R: si no tienes claro el diseño de Dios de la abundancia, puedes seguir engañado. Desde hace más de 2.000 años hemos sido engañados, se ha mal interpretado lo que Jesús nos dijo:

Bienaventurados los pobres en espíritu, porque de ellos es el reino de los cielos» (Mateo 5:3)),

El engañador puso un velo en la humanidad para que no se vea a lo que se refirió Jesús, nos hizo creer al mundo que hay que ser pobres para ganarse el cielo. Jesús se refiere a la pobreza espiritual, es decir la *humildad*. Llevar una vida de carencia, de necesidad, de menesteroso, de misero, de pobre, puede obedecer a: maldición, castigo, apostasía, purga, prueba. Es decir, tener una actitud equivocada.

Si conoces el diseño de Dios para la abundancia, entonces conoces que “la voluntad de Dios es buena agradable y perfecta”, que desde siempre quiso verte próspero en todos tus caminos, que “tiene pensamientos de paz y no de mal”, para nosotros.

Esa humildad se manifiesta en tu vida diaria a cada instante, y si eres humilde recibes abundancia, caso contrario te veras alejado de Dios, porque Dios exalta a los humildes más a los altivos los aleja.
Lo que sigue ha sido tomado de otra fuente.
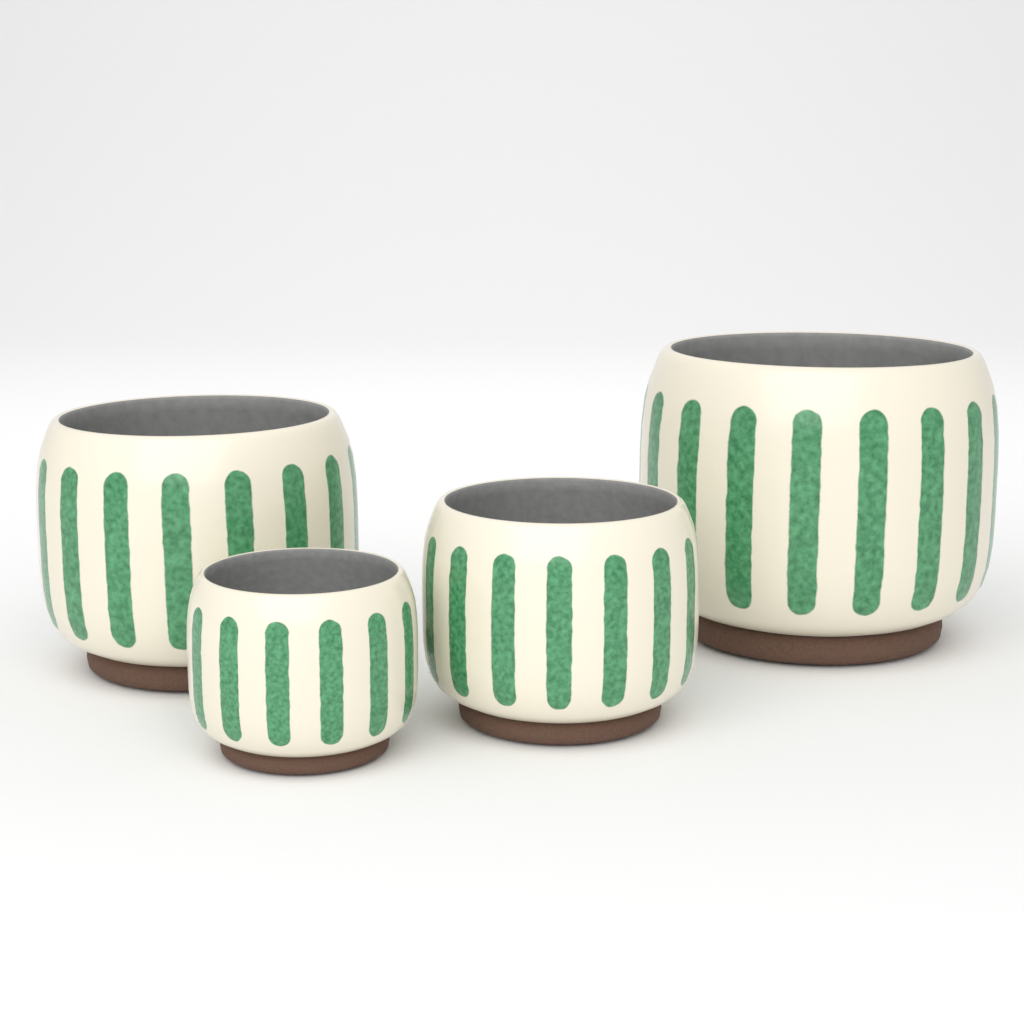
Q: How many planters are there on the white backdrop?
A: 4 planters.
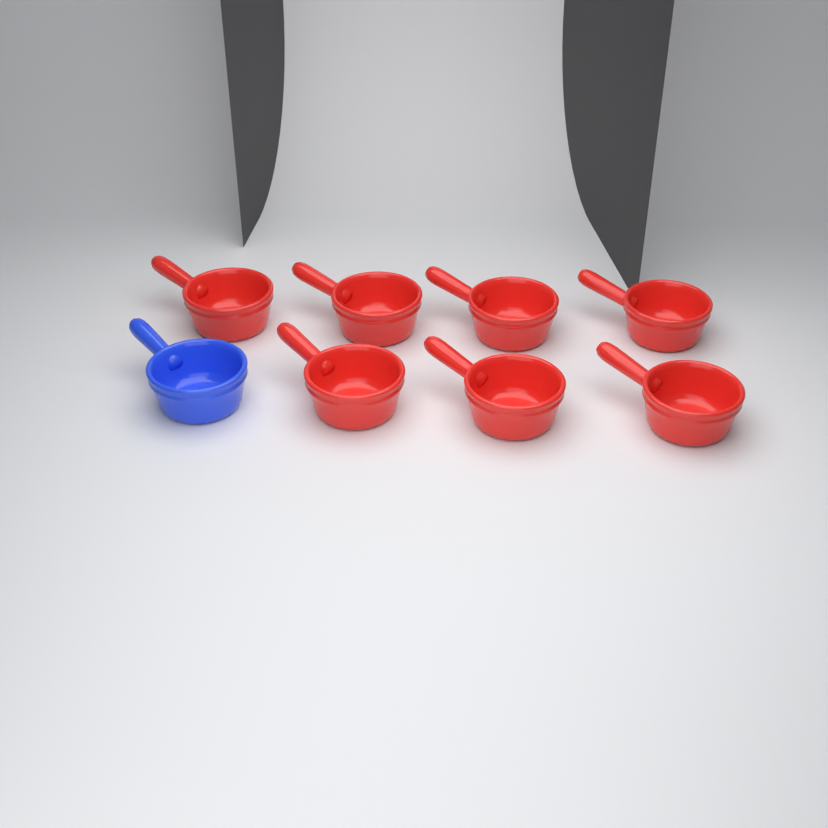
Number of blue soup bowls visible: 1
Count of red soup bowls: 7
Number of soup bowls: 8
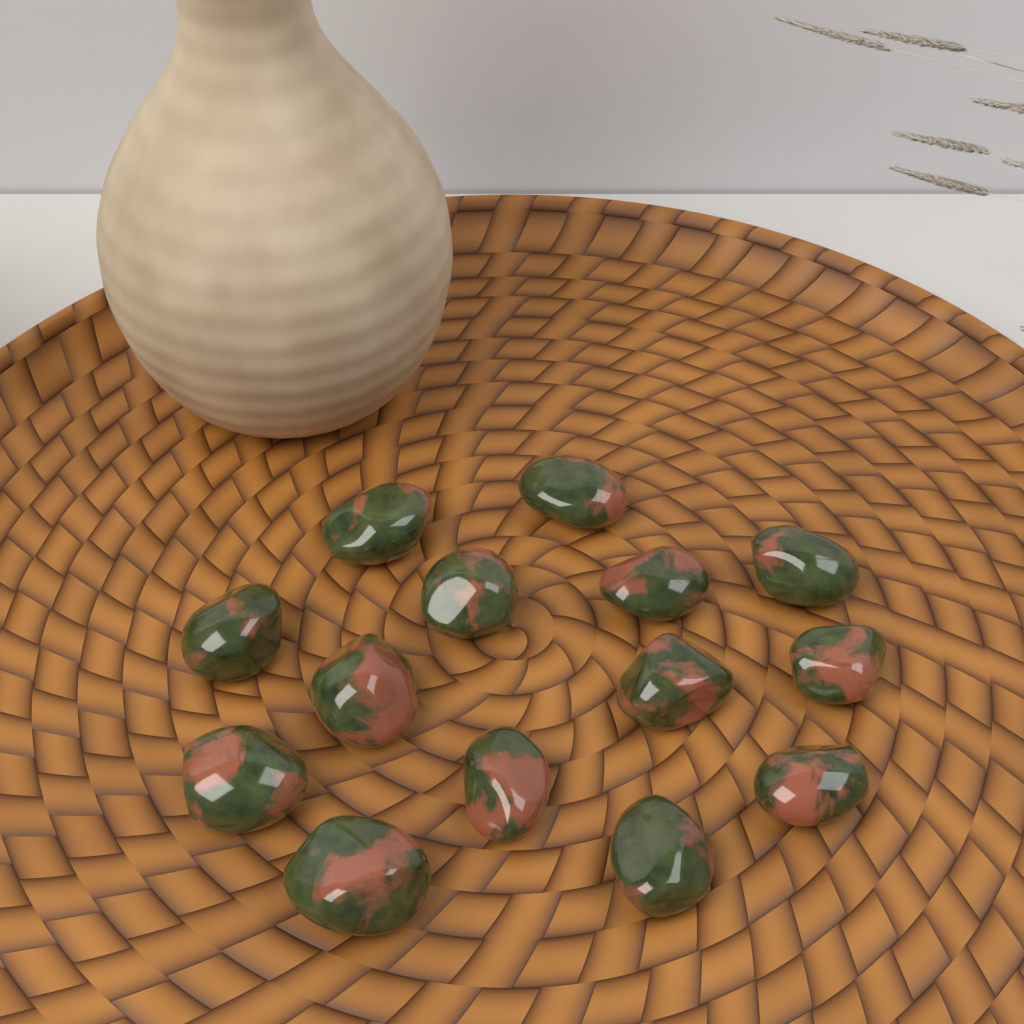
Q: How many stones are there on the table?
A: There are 14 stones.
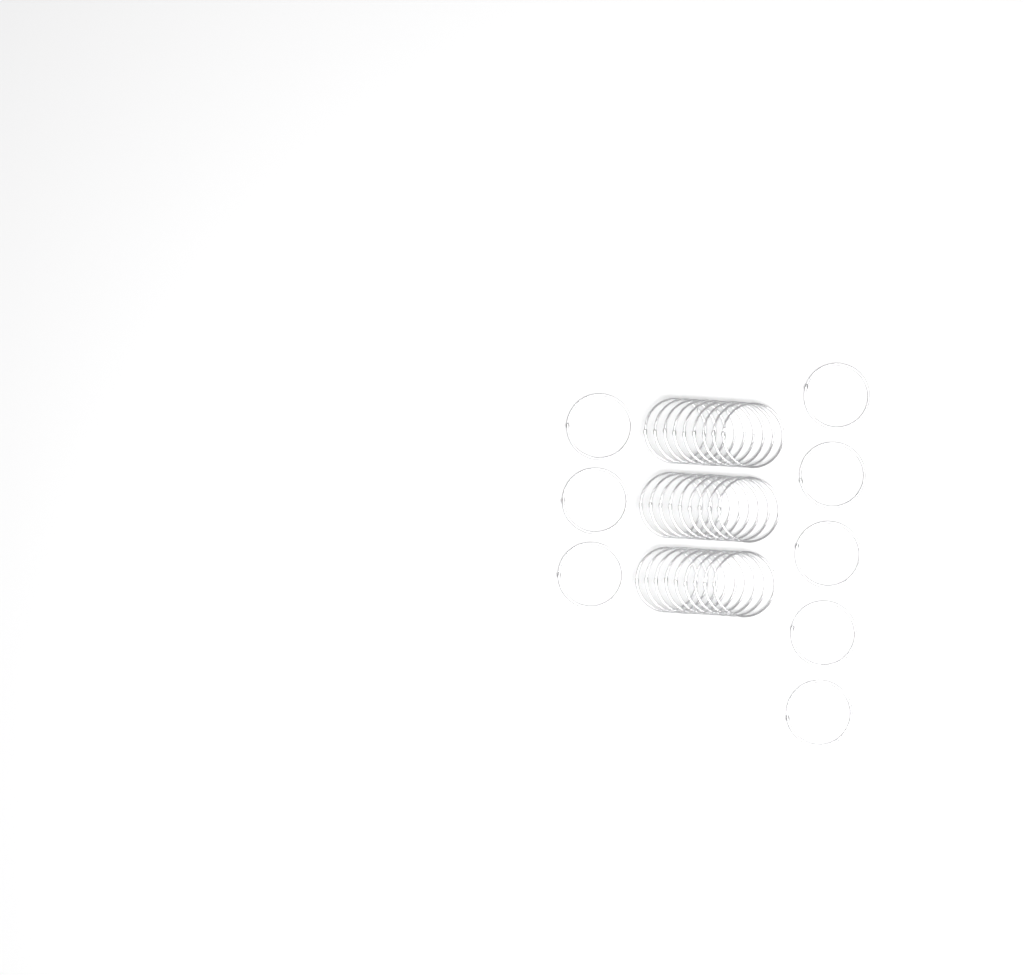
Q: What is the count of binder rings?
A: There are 35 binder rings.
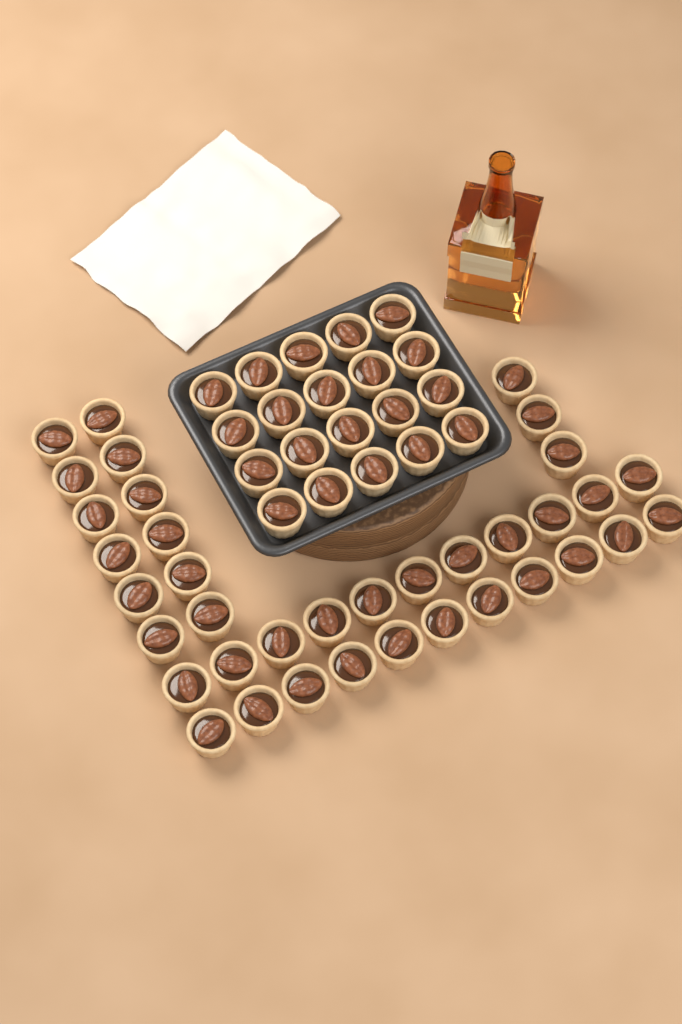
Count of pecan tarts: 57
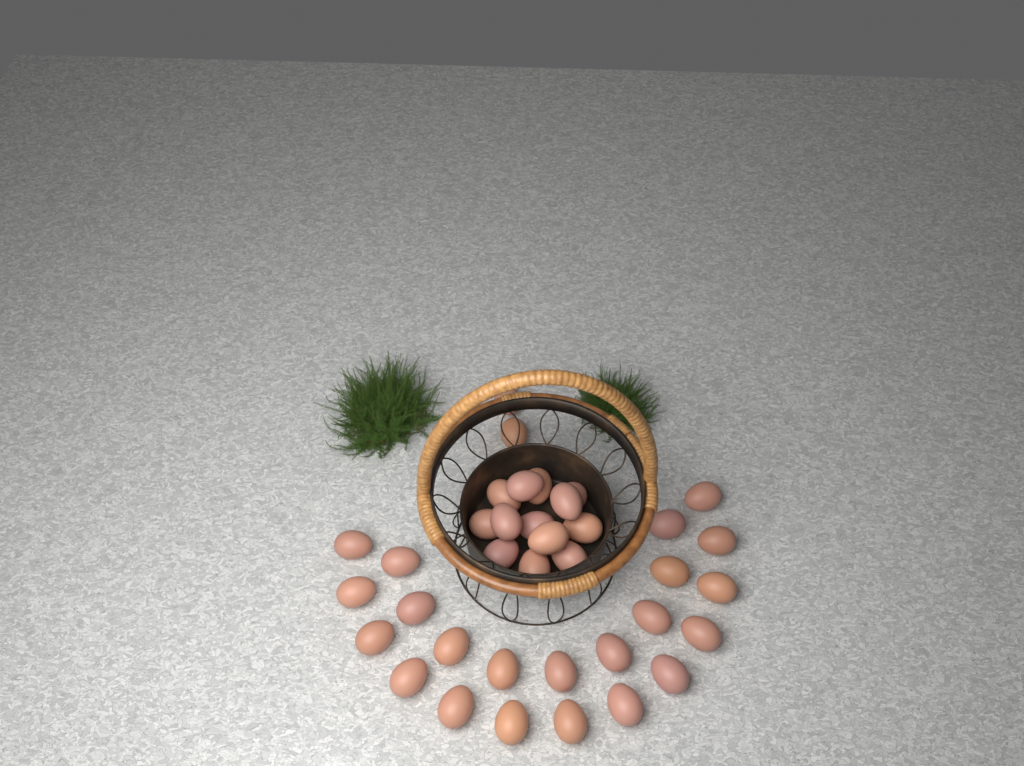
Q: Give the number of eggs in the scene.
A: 37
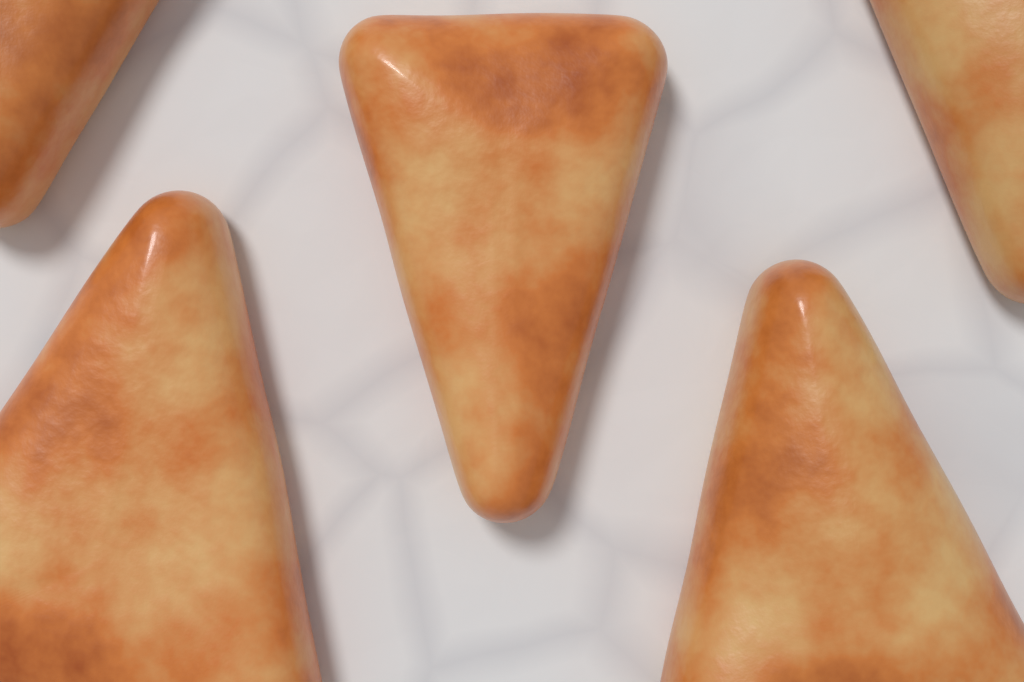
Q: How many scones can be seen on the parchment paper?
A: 5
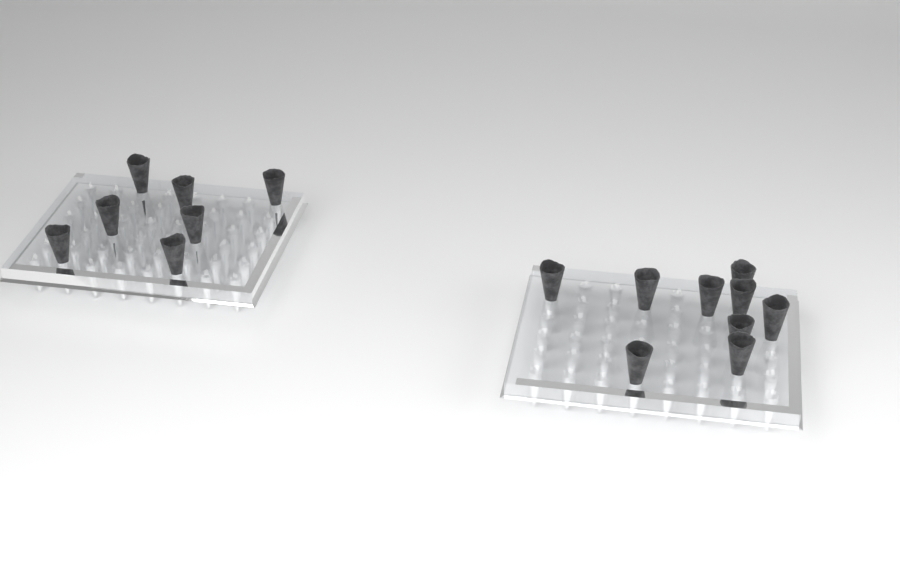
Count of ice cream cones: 16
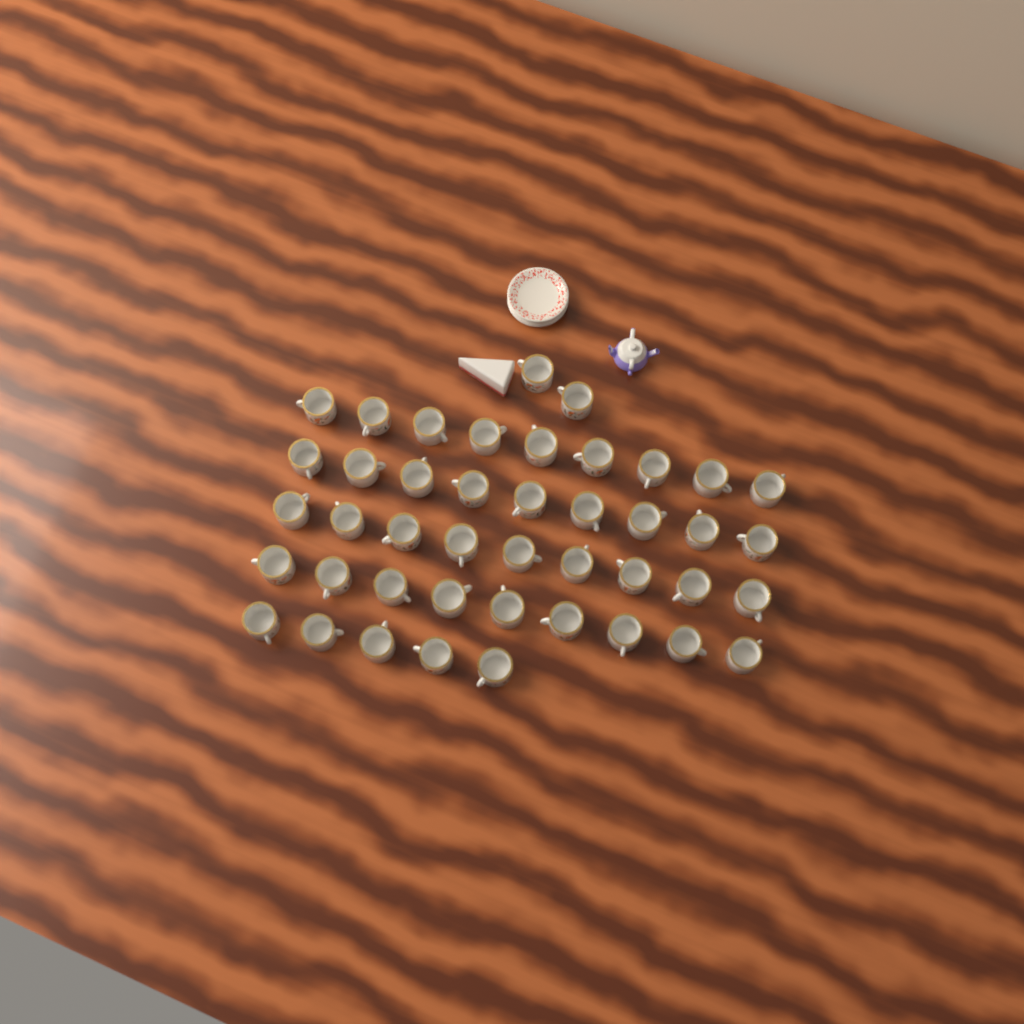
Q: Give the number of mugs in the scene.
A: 43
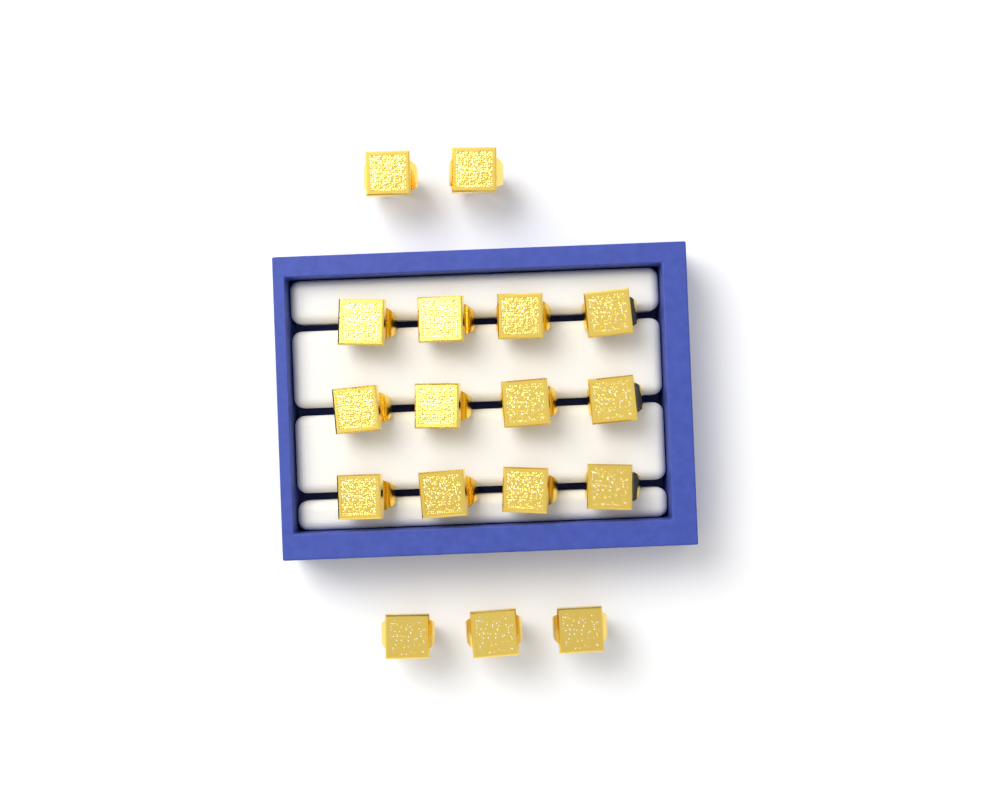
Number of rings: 17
Los alejados de Dios viven en un infierno en este reino terrenal y el celestial, es decir, si tienes a Dios, lo tienes todo, pero si no tienes a Dios tu vida no vale nada.

La abundancia es un concepto infinito difícil de conceptuarlo en una frase. Es cuando puedes valorar en su verdadera dimensión el poder salir a tomar helados en un parque con tu hijo y charlar. Ser abundante es tener una buena salud mental, espiritual, física. La abundancia no solo es riqueza material.

La humildad igual es otro prerrequisito de la abundancia que contiene un significado muy emblemático y gigantesco, muy difícil de definirlo en una frase, necesitaríamos por lo menos de un mes entero para poder esbozar un acercamiento a un concepto completo del verdadero significado de la humildad.

En las bienaventuranzas Cristo profetizó que “Bienaventurados los humildes, pues ellos heredarán la tierra”, Ma. 5.5 LBLA; así o más claro.